If you only want to perform checks per minute, you can set the other numbers to an unattainable number like 9999, so only the per-minute frequency has a chance to trigger the limit.
Excluded URLs
If you have specific pages that you don't want to be restricted by WP Shieldon, you can also exclude them in the settings.
- URLs that start with the specified string will be excluded.
By default, WP Shieldon protects the login page, registration page, and XML RPC to prevent brute force attacks. If you don't want to protect one of these, you can configure it here.
The provided Chinese text translates to English as:
IP Manager
It is divided into site-wide, login page, registration page, and XML RPC.
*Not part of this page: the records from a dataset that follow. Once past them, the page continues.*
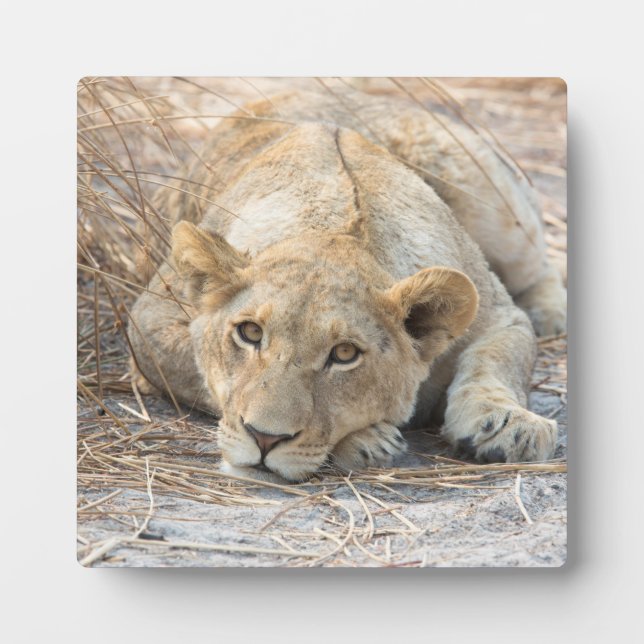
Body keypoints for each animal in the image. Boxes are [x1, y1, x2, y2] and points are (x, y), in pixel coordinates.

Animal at [129, 87, 566, 482]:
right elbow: (199, 373)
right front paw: (368, 440)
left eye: (344, 354)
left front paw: (510, 425)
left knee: (540, 266)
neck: (334, 226)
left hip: (494, 204)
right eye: (250, 332)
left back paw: (551, 316)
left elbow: (497, 360)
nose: (264, 438)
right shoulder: (149, 319)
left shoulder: (500, 316)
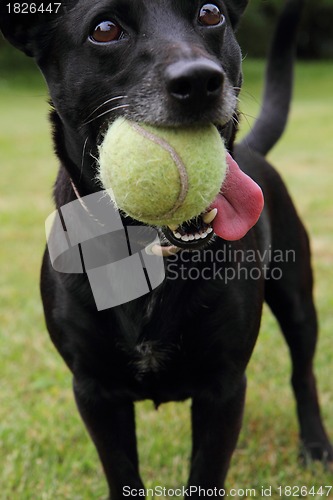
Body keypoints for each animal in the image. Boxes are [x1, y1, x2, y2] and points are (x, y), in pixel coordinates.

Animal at [1, 0, 330, 496]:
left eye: (211, 13)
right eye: (104, 29)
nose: (199, 81)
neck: (148, 250)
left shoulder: (223, 387)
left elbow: (206, 473)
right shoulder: (94, 392)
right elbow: (122, 473)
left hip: (297, 299)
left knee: (302, 372)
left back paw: (315, 446)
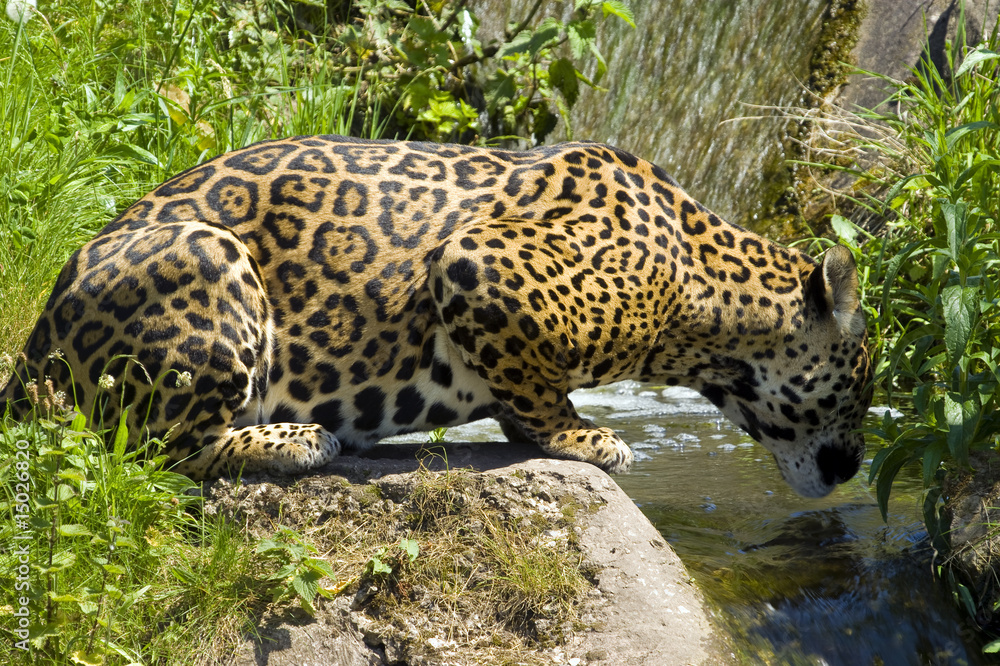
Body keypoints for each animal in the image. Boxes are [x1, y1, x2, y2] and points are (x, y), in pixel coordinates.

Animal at [0, 135, 872, 498]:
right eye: (861, 391)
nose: (853, 469)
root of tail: (34, 348)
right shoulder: (473, 263)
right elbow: (539, 392)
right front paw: (587, 439)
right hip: (207, 258)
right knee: (149, 447)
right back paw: (296, 439)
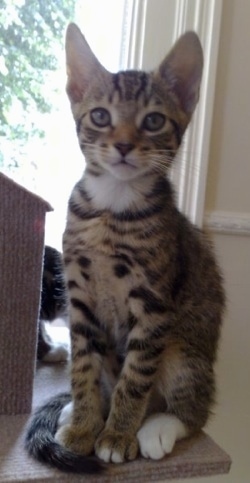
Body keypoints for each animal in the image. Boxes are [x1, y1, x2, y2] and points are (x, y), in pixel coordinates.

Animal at [25, 24, 225, 474]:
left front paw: (116, 436)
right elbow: (82, 367)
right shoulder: (80, 300)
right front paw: (84, 427)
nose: (123, 145)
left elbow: (135, 378)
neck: (111, 208)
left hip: (183, 351)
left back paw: (154, 428)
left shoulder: (153, 306)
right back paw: (76, 412)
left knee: (192, 410)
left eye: (153, 120)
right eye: (101, 116)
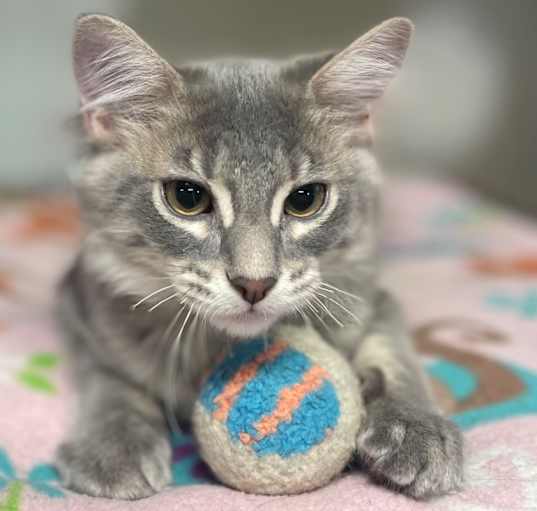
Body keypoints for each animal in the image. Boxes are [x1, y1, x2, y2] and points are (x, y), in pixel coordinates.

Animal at [56, 14, 462, 502]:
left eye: (306, 200)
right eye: (186, 197)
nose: (255, 283)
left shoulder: (371, 292)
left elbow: (394, 346)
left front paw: (417, 427)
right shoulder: (78, 302)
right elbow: (106, 374)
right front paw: (113, 444)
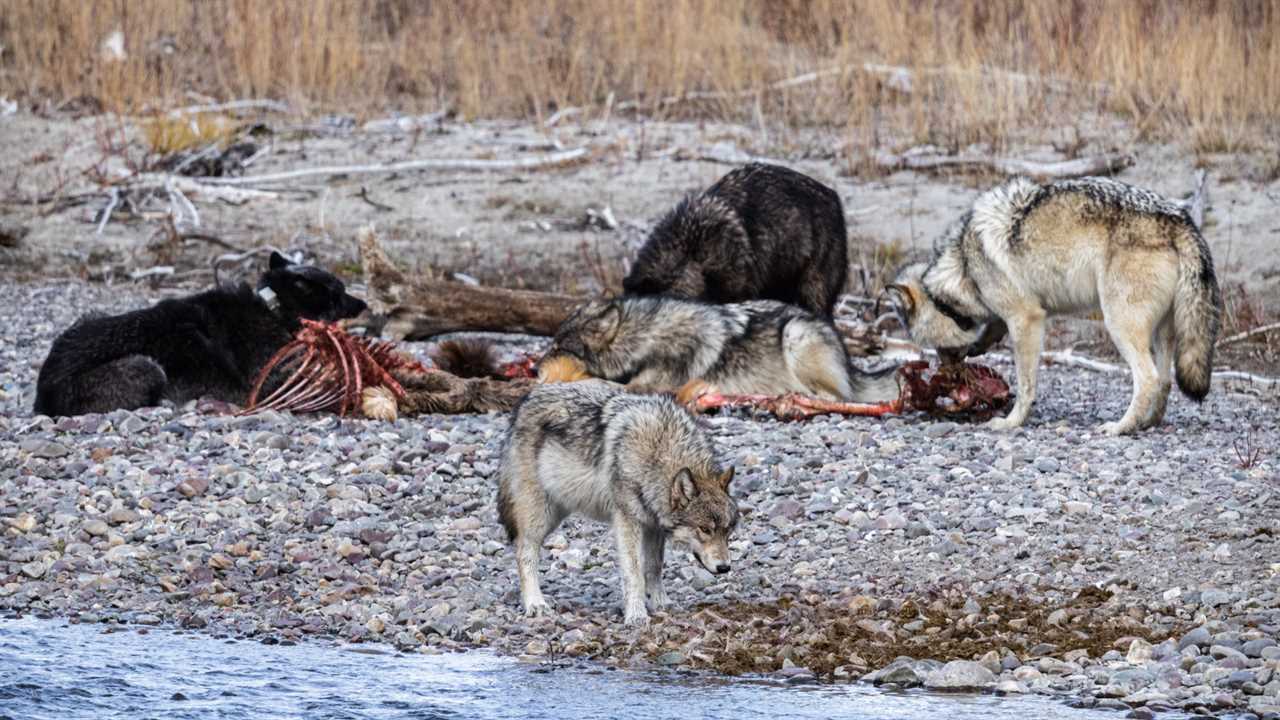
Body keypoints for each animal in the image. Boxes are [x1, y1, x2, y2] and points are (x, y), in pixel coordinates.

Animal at [35, 251, 366, 415]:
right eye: (339, 293)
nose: (364, 304)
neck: (274, 307)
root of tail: (42, 393)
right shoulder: (272, 382)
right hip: (145, 365)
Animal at [499, 381, 742, 622]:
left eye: (728, 530)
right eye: (705, 530)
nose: (725, 568)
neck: (658, 450)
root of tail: (525, 401)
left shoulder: (653, 526)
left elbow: (654, 567)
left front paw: (660, 603)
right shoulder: (628, 521)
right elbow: (633, 572)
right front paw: (636, 614)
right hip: (541, 517)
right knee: (524, 552)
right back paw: (535, 603)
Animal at [540, 294, 901, 399]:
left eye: (557, 347)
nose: (533, 368)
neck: (644, 338)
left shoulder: (645, 386)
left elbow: (595, 381)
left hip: (795, 335)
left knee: (835, 398)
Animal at [890, 175, 1218, 430]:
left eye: (937, 348)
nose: (946, 372)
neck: (963, 266)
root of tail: (1180, 217)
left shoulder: (1027, 319)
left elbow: (1025, 384)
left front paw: (1011, 422)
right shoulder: (1013, 314)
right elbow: (993, 327)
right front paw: (981, 345)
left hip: (1118, 325)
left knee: (1148, 379)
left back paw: (1121, 427)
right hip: (1163, 332)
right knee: (1164, 381)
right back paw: (1148, 423)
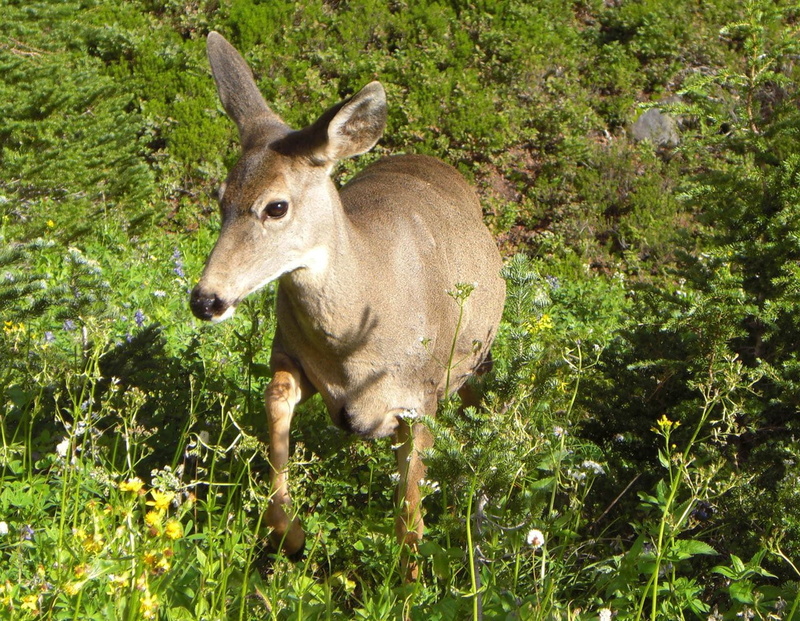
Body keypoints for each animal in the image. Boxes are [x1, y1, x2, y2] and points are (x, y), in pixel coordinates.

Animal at [190, 32, 506, 569]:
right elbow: (276, 397)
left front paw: (411, 575)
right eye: (220, 198)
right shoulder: (290, 353)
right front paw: (289, 532)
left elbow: (410, 504)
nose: (206, 299)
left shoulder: (419, 396)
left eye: (277, 206)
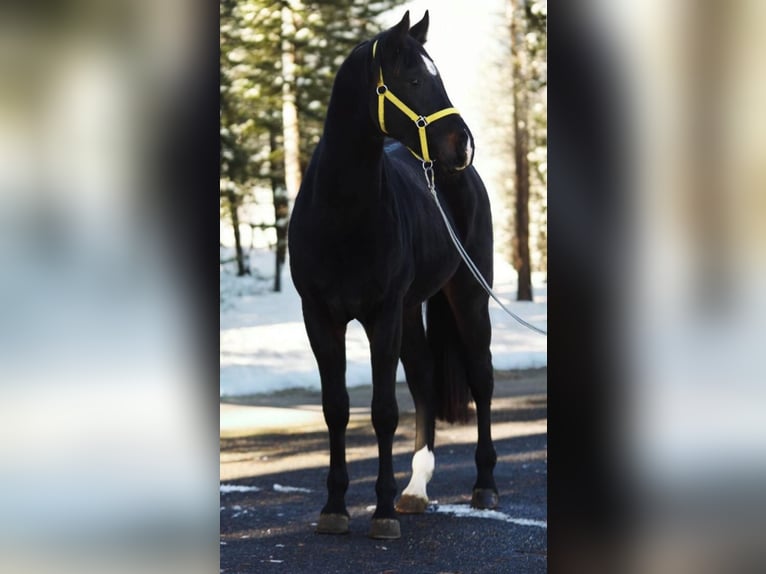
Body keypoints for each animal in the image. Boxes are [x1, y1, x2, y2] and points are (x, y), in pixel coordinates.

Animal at [288, 10, 498, 544]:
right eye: (415, 79)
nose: (463, 144)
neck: (342, 214)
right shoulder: (320, 317)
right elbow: (337, 407)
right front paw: (335, 508)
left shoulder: (380, 316)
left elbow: (384, 411)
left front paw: (380, 513)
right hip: (410, 310)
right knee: (424, 381)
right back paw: (415, 490)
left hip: (468, 296)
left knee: (482, 380)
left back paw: (484, 486)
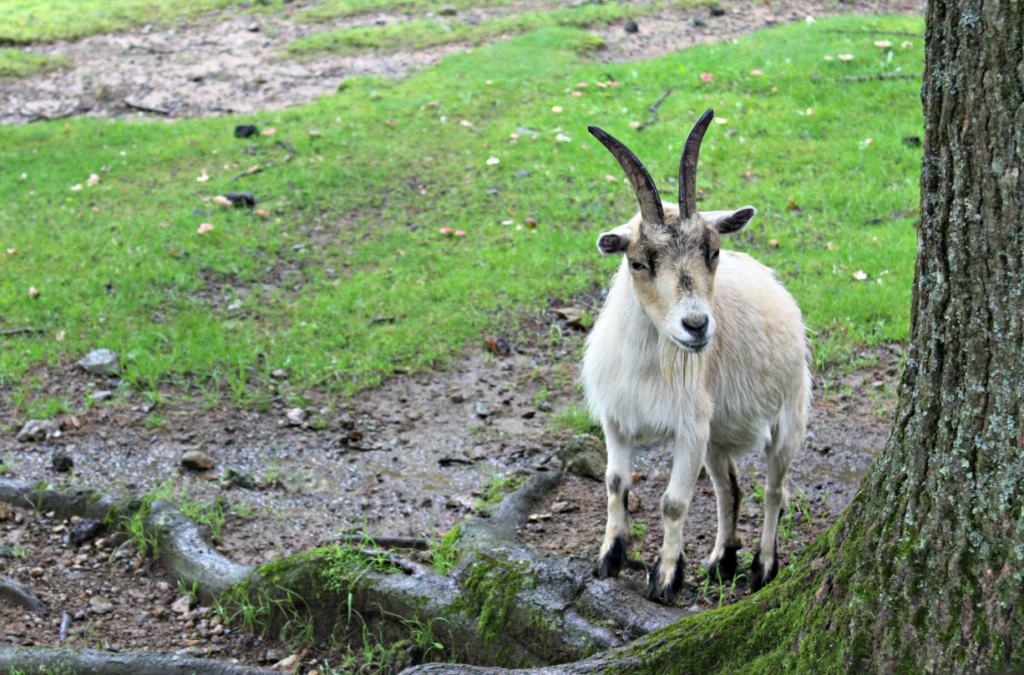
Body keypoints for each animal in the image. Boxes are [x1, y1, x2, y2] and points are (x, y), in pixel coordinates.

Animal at [585, 108, 806, 606]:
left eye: (713, 251)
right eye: (637, 262)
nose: (697, 326)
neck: (647, 365)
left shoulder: (689, 428)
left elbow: (673, 503)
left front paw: (666, 579)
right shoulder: (616, 418)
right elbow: (614, 483)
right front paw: (610, 558)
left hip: (789, 417)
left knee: (773, 491)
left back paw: (763, 567)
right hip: (718, 435)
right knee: (730, 490)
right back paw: (721, 562)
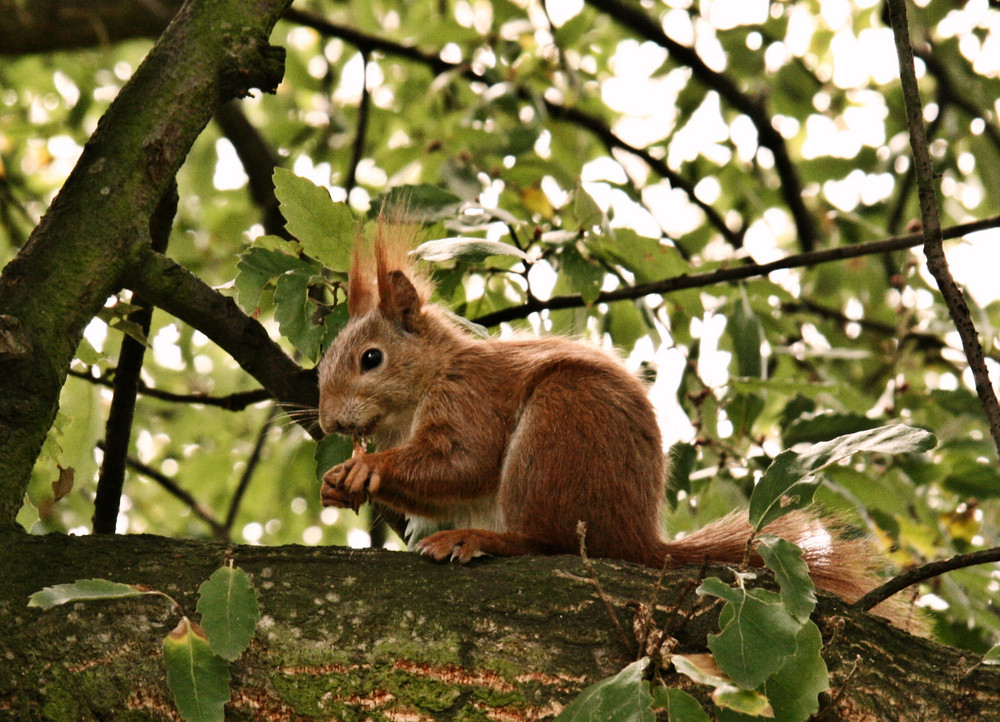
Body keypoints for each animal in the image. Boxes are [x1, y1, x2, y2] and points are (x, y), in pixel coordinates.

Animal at [322, 218, 900, 608]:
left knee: (547, 542)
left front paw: (369, 467)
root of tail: (638, 538)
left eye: (371, 359)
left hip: (556, 433)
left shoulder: (471, 399)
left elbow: (464, 463)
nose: (328, 422)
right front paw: (337, 483)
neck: (432, 376)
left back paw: (481, 539)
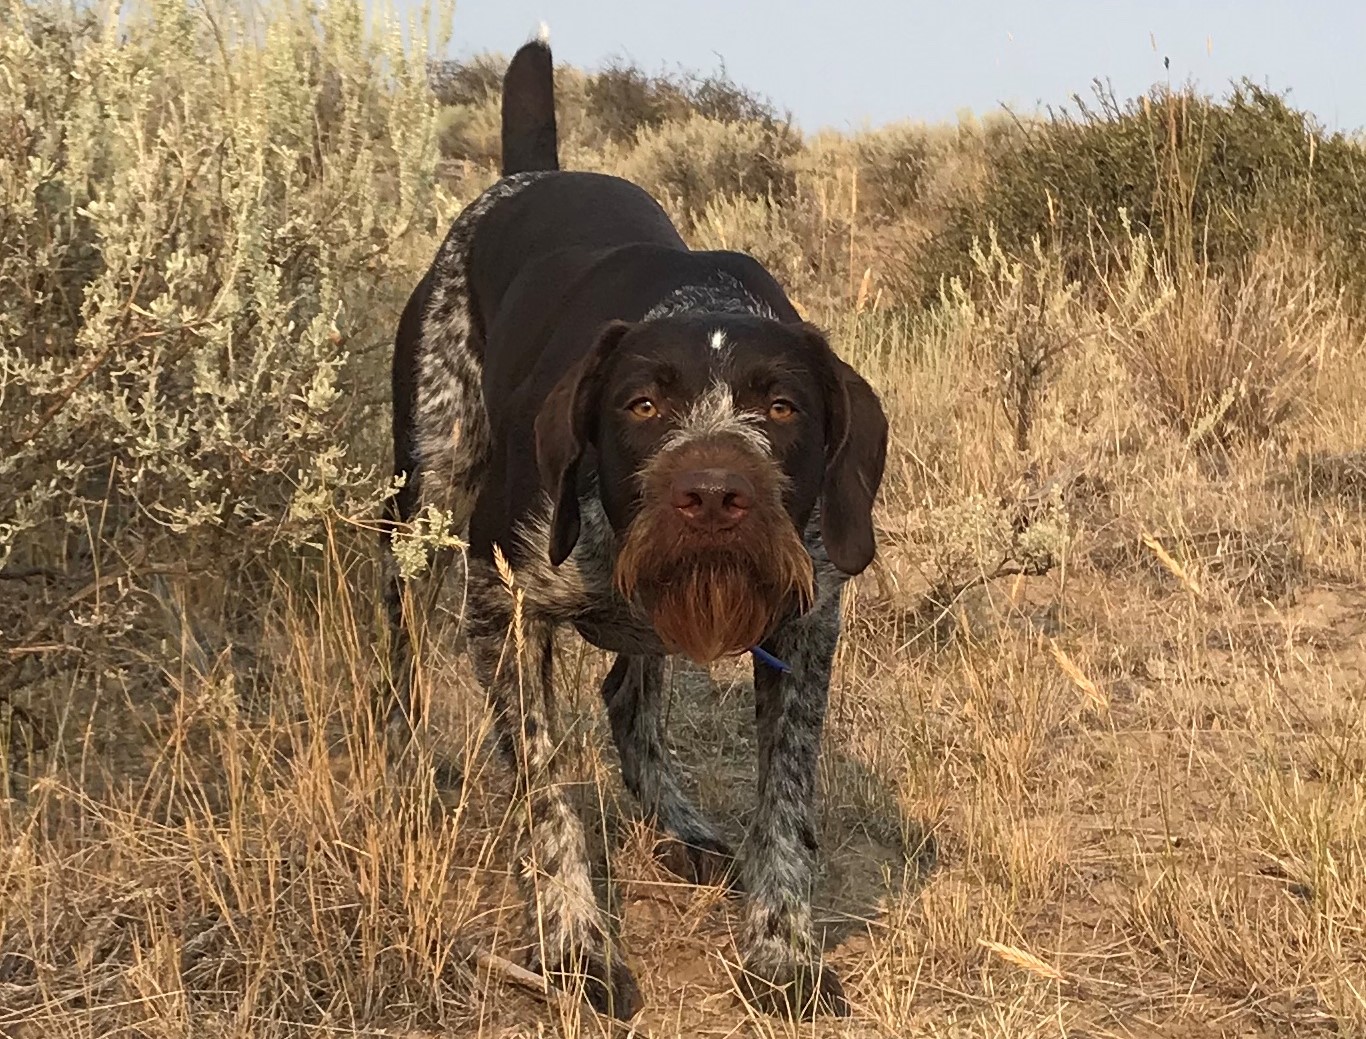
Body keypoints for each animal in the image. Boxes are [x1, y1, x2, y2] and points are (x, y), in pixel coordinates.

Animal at [387, 32, 885, 1021]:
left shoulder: (806, 619)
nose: (714, 495)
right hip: (425, 487)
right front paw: (574, 941)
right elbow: (546, 797)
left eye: (781, 407)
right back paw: (405, 760)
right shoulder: (502, 605)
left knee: (629, 694)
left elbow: (786, 793)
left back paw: (681, 822)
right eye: (641, 405)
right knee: (399, 634)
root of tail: (531, 174)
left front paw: (782, 948)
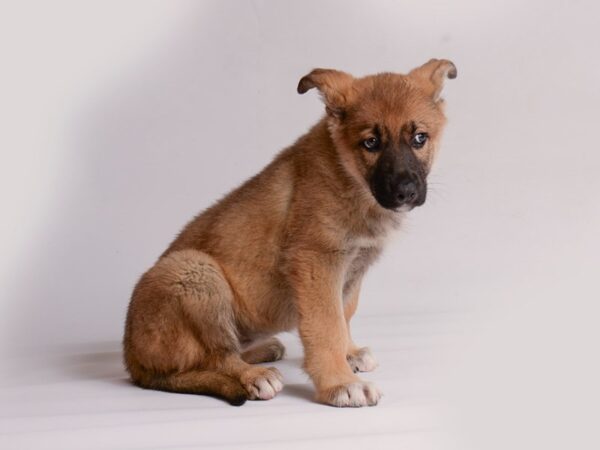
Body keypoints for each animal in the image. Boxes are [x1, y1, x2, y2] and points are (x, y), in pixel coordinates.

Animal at [124, 58, 458, 406]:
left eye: (419, 138)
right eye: (371, 143)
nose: (405, 192)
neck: (349, 177)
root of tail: (131, 360)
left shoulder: (353, 269)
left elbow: (344, 314)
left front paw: (350, 353)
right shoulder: (315, 260)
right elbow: (326, 326)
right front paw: (340, 382)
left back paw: (261, 350)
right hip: (194, 271)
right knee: (216, 357)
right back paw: (254, 376)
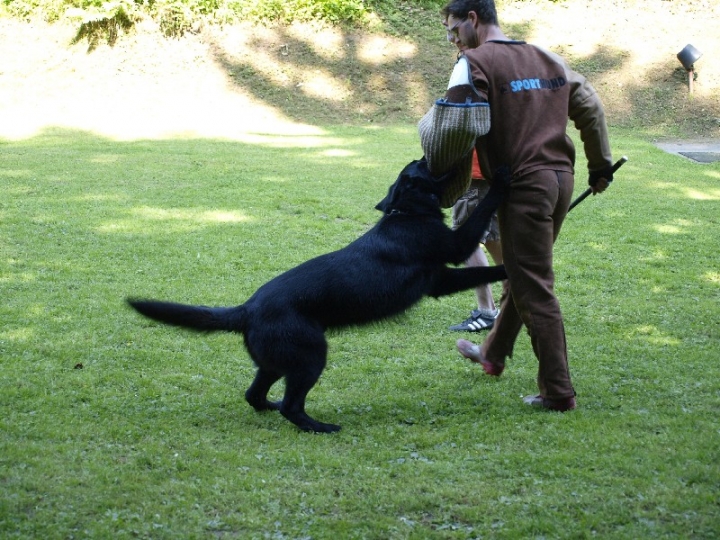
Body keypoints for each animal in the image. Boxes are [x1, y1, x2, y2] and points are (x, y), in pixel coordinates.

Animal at [128, 160, 506, 434]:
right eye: (422, 163)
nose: (429, 154)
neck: (406, 213)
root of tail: (246, 309)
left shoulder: (439, 281)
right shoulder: (455, 251)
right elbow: (485, 243)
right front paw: (504, 183)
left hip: (276, 362)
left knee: (255, 395)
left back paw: (273, 408)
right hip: (311, 357)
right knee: (292, 406)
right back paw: (319, 427)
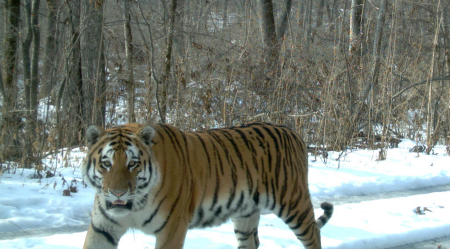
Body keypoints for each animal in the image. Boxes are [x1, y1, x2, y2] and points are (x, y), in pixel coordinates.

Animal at [82, 122, 332, 249]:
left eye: (132, 164)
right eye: (106, 164)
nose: (118, 193)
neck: (134, 205)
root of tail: (294, 133)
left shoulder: (172, 229)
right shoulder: (102, 228)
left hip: (294, 204)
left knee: (314, 235)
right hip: (246, 214)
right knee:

Use Case - Entire Site Not Public
Set your own or your company’s fixed IP for the entire site and enable Deny All, then only that IP can browse smoothly. This is suitable for technology departments of some technology companies to write their own technical documents, but only the company's IP or VPN IP can be accessed.
Login protection
Suppose you don't have a fixed IP, but you also want to use IP Manager to protect your login page, you can set a passcode.
In this example, I set it as test
.
This URL will bypass IP blocking and allow login. However, this URL should only be known to you, be sure to remember it and do not share it.
https://terryl.in/zh/wp-login.php?test
Online Session Control
The term "session" is the translation of Google Analytics. The meaning of "session" here is the same as in Google Analytics, to make it clearer, this feature is essentially limiting the number of visitors who can browse your website online.
You can set how many visitors can browse online, for example, 100
, and how long each user can browse, for example, 5
minutes. You can see the real-time report in the IP Session Table in the backend.
Reports
Online session table
This report allows you to observe the online situation in real-time, provided that you have enabled the Online Session Control
feature.
Rule table
Those identified as anomalies by filters and basic checks will be temporarily blocked with the status "CAPTCHA", meaning that the IP is on the verification page and the visitor or bot with that IP must solve the verification to continue browsing. If the verification is solved, that IP will be removed from the rule table.
By default, those blocked by components are hard blocked and won’t have a chance to be unblocked, so they won’t enter the rule table because they were blocked during the component check, before the filter check. But you can see the search engines allowed by Trusted Bots listed here.
In addition, the rule table has the function to temporarily block individual IPs. Why is it temporary? Because if you have the data reset cycle enabled, this table will be reset daily. If you want to permanently block an IP, use the IP Manager.
IP log table
Records visitor data for this data cycle.
Dashboard
The log records on the dashboard are permanent and are not affected by the data cycle. All data for each visitor processed by WP Shieldon after the plugin is enabled will be recorded.
PS: Disabling the plugin will also clear all data. Because log files are not very important. Since it is disabled or removed, just clear it.